As I’ve said before, I wear multiple hats at work, a little teacher training, a whole lot of teaching ESOL students and a significant chunk of mentoring/teacher development. This does still create tensions, but if I’m honest I generally find these quite creative, productive tensions. However, this places some responsibility on me to support fellow teachers at times like this, as well as get my stuff together for my own observations, plus a slight backlog on general day to day planning and so on owing to a colleague being off sick, things are feeling a bit, well, busy, shall we say. 
Thing is, busy is good. Busy is good for me. Not mentally over-stretched like I felt last year (if that’s a sign of weakness in your book, you know where you can stick that book), but busy with things I largely understand. I have about two and a half working days til the first lesson of the observation window, with only one or two significant gaps in which to get my shit together. This is partly due to bits of time before now being taken up with some cover, partly because I reach whole new heights (depths?) of non-productivity when I try to do anything more complex than marking when I’m at home, and, as I said, partly because when I do have the time, I never feel like I quite use it properly. But this pressure really focuses the brain, and the sensation is really rather satisfying, almost pleasurable, in fact. 

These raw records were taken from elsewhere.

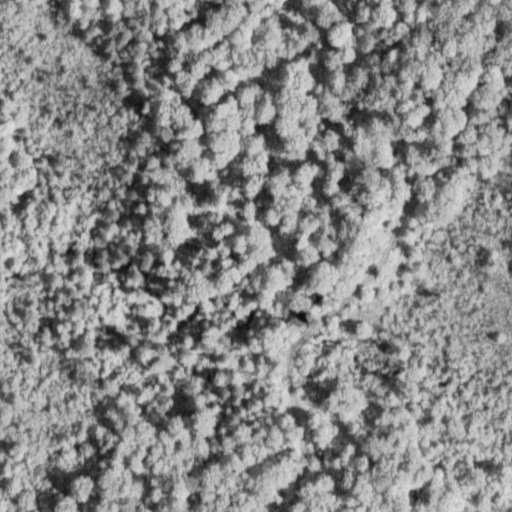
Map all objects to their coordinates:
road: (378, 260)
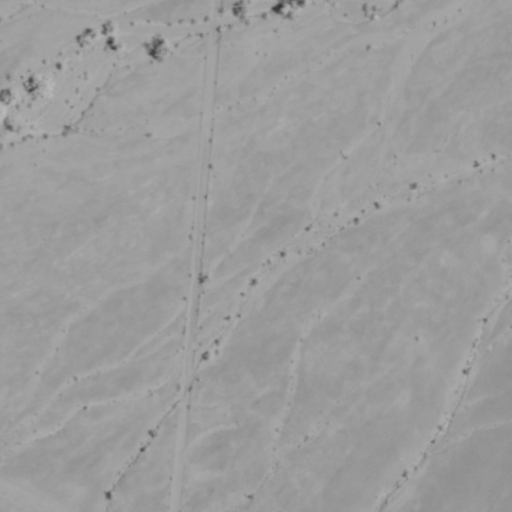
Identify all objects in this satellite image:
road: (184, 256)
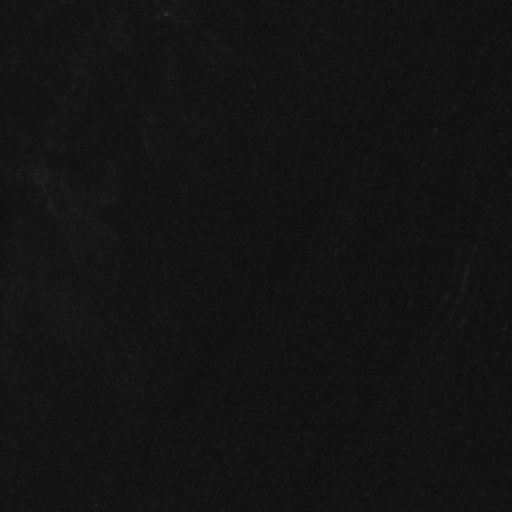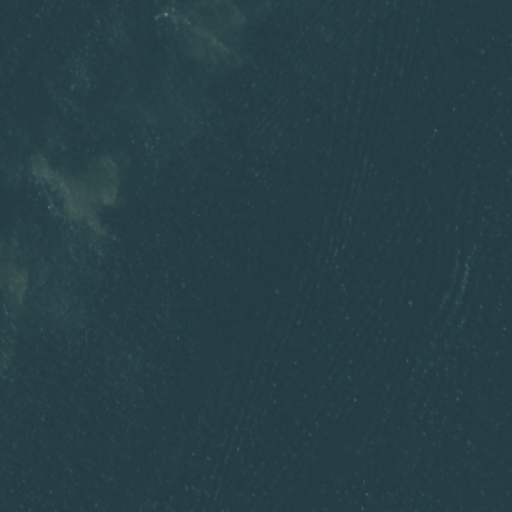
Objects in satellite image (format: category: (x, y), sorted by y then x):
river: (173, 256)
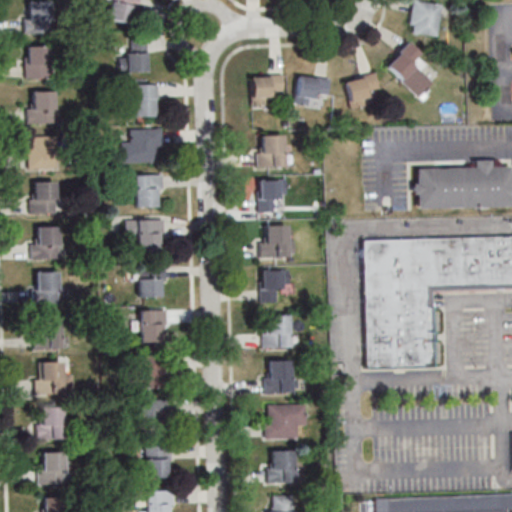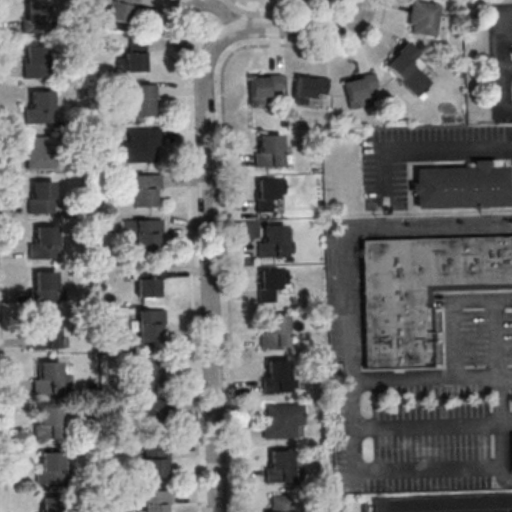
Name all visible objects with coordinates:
building: (120, 10)
building: (36, 16)
building: (424, 17)
road: (208, 35)
building: (133, 57)
parking lot: (497, 57)
building: (36, 60)
road: (502, 60)
building: (409, 68)
building: (264, 87)
building: (309, 88)
building: (360, 88)
building: (143, 99)
building: (38, 105)
building: (140, 145)
building: (269, 149)
road: (440, 149)
building: (38, 151)
building: (460, 186)
building: (146, 189)
building: (269, 195)
building: (40, 197)
road: (210, 198)
building: (145, 233)
building: (276, 241)
building: (43, 242)
building: (147, 281)
building: (270, 285)
building: (43, 286)
building: (418, 287)
building: (421, 290)
road: (452, 307)
building: (151, 325)
building: (275, 331)
building: (48, 332)
road: (496, 337)
road: (350, 340)
building: (144, 371)
building: (277, 375)
road: (431, 375)
building: (50, 378)
road: (498, 398)
parking lot: (433, 409)
building: (150, 416)
building: (282, 420)
building: (48, 422)
road: (501, 447)
building: (511, 449)
building: (155, 460)
building: (279, 465)
building: (49, 467)
building: (157, 500)
building: (49, 504)
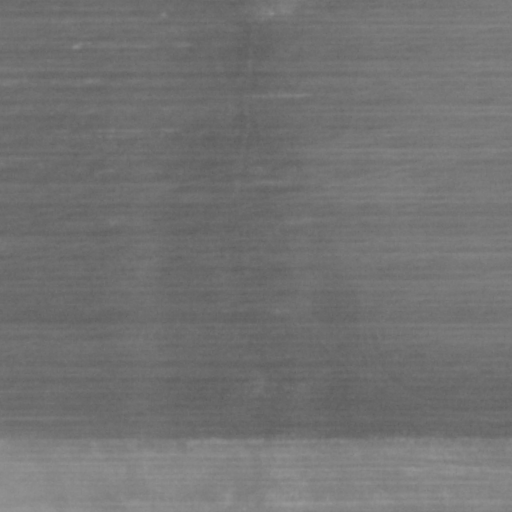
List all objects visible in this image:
crop: (256, 256)
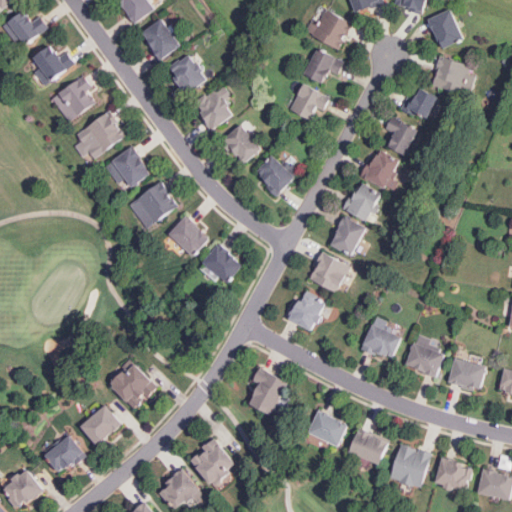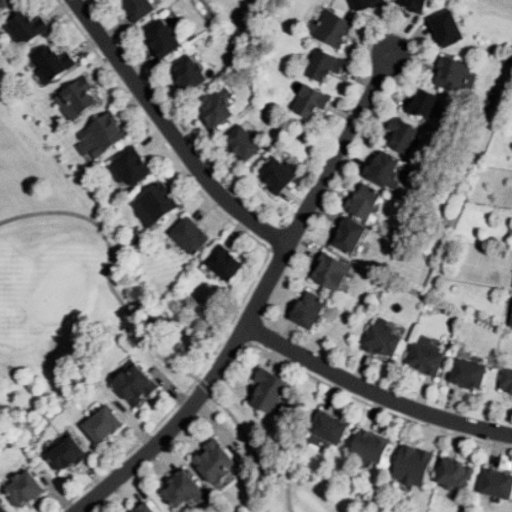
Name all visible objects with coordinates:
building: (7, 3)
building: (10, 3)
building: (367, 4)
building: (415, 4)
building: (420, 5)
building: (145, 7)
building: (138, 8)
building: (33, 24)
building: (335, 26)
building: (28, 27)
building: (451, 27)
building: (313, 28)
building: (448, 29)
building: (168, 38)
building: (163, 39)
building: (56, 62)
building: (55, 63)
building: (326, 64)
building: (329, 64)
building: (194, 72)
building: (456, 73)
building: (453, 74)
building: (191, 75)
building: (42, 76)
building: (81, 96)
building: (79, 98)
building: (314, 100)
building: (310, 101)
building: (426, 102)
building: (422, 104)
building: (222, 108)
building: (218, 109)
road: (173, 131)
building: (403, 133)
building: (406, 133)
building: (105, 134)
building: (106, 135)
building: (250, 141)
building: (242, 147)
building: (132, 167)
building: (134, 167)
building: (387, 167)
building: (383, 169)
building: (281, 174)
building: (280, 176)
building: (369, 200)
building: (365, 201)
building: (156, 204)
building: (157, 204)
building: (353, 234)
building: (196, 235)
building: (350, 235)
building: (193, 236)
building: (231, 262)
building: (225, 263)
building: (330, 271)
building: (335, 271)
road: (260, 302)
building: (313, 309)
building: (310, 312)
building: (388, 341)
building: (384, 343)
building: (431, 358)
building: (428, 360)
park: (110, 363)
building: (474, 372)
building: (472, 375)
building: (508, 381)
building: (509, 381)
building: (133, 382)
building: (140, 384)
building: (275, 390)
building: (269, 392)
road: (374, 393)
building: (108, 424)
building: (103, 426)
building: (331, 426)
building: (335, 427)
building: (372, 446)
building: (376, 446)
building: (70, 453)
building: (73, 453)
building: (219, 461)
building: (214, 464)
building: (416, 464)
building: (414, 465)
building: (457, 474)
building: (459, 474)
building: (497, 483)
building: (497, 483)
building: (29, 488)
building: (27, 489)
building: (185, 489)
building: (183, 490)
building: (3, 508)
building: (147, 508)
building: (150, 508)
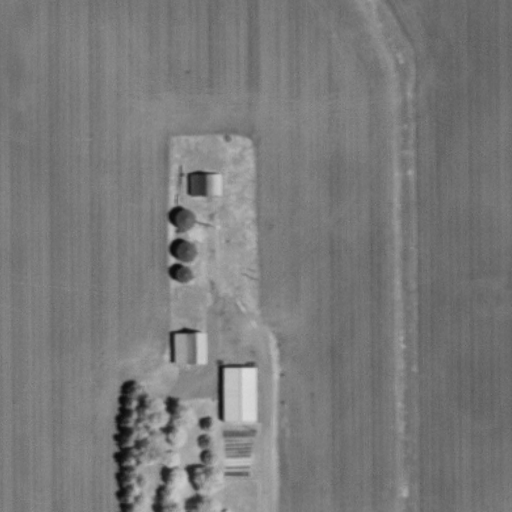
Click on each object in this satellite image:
building: (201, 183)
building: (185, 347)
road: (223, 349)
building: (235, 392)
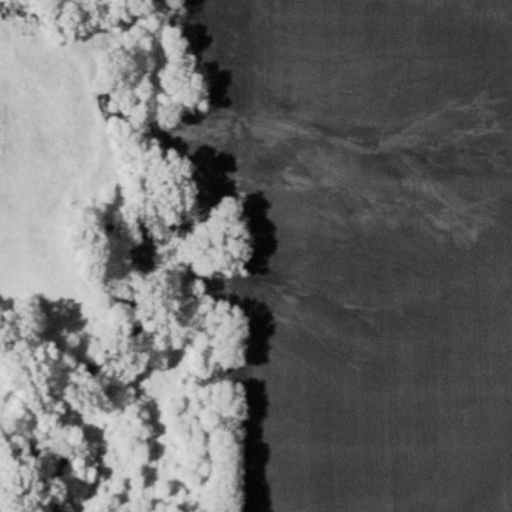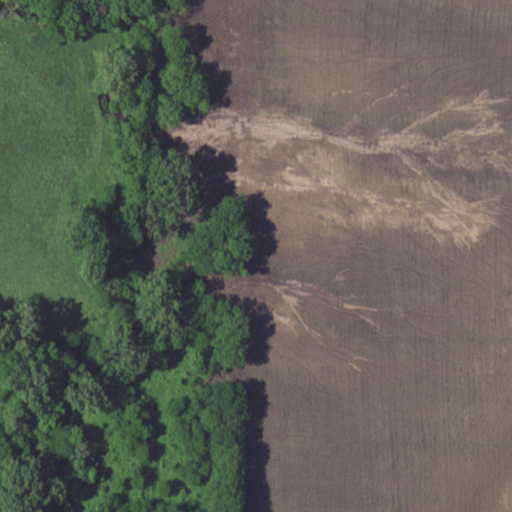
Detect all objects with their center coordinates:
crop: (376, 258)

Take my evening class today, for example. I’d planned a lesson on the scheme of work as I sometimes do, thinking “I know what I want to do that day, but I’m not sure what resources to use yet” (remember kids, don’t let the resources tail wag the lesson dog) and then reaching the hour before and being acutely aware that I still hadn’t found the resources. In that same hour, I had to invigilate an assessment, so could only really partly get my head round what I wanted to do. In fact, the detailed lesson and plan all fell into place in a very clear, focussed 25 minutes during which, as an added top bonus, a colleague asked if she could come peer observe me. Obviously I said yes to the colleague, but I did need to get myself out of the room and really really get my head on the case: at times like this I get a bit flouncy, and at the same time a bit terse; basically a bit of a diva. The lesson, you may be pleased to hear, was very satisfying all round. Many positive student comments and only a teensy little bit of winging it/padding at the end (mini whiteboards in pairs and 1 minute to find answers to questions like “who can find a synonym for…?” etc.) because the main task overran and the follow up task needed more than 15 minutes for some decent learning to happen. 
There is a big chunk of arrogance and self assuredness at play here. I know I can knock together all the necessary paperwork, for example, pull my socks up on my schemes, polish my learning outcomes and generally get on it. I know I can do all this and spend time supporting people. I know that when the supporting people bit is done, I will batten down the hatches, lock the doors and get the bulk of the prep done, I also know, however, that if I write a full lesson plan at this point for a lesson next Wednesday, the lesson I teach with it will go to pieces. 

A more important factor than arrogance, however, is the adrenaline rush, insofar as teaching can be described as a high adrenaline activity. I think I get a little bit of a buzz out of the slight sense of danger that it could all go horribly wrong. Rather than inducing fear and panic, somehow it helps me stay centred and focussed. It’s not the wisest philosophy ever, but it works, and I rather like it.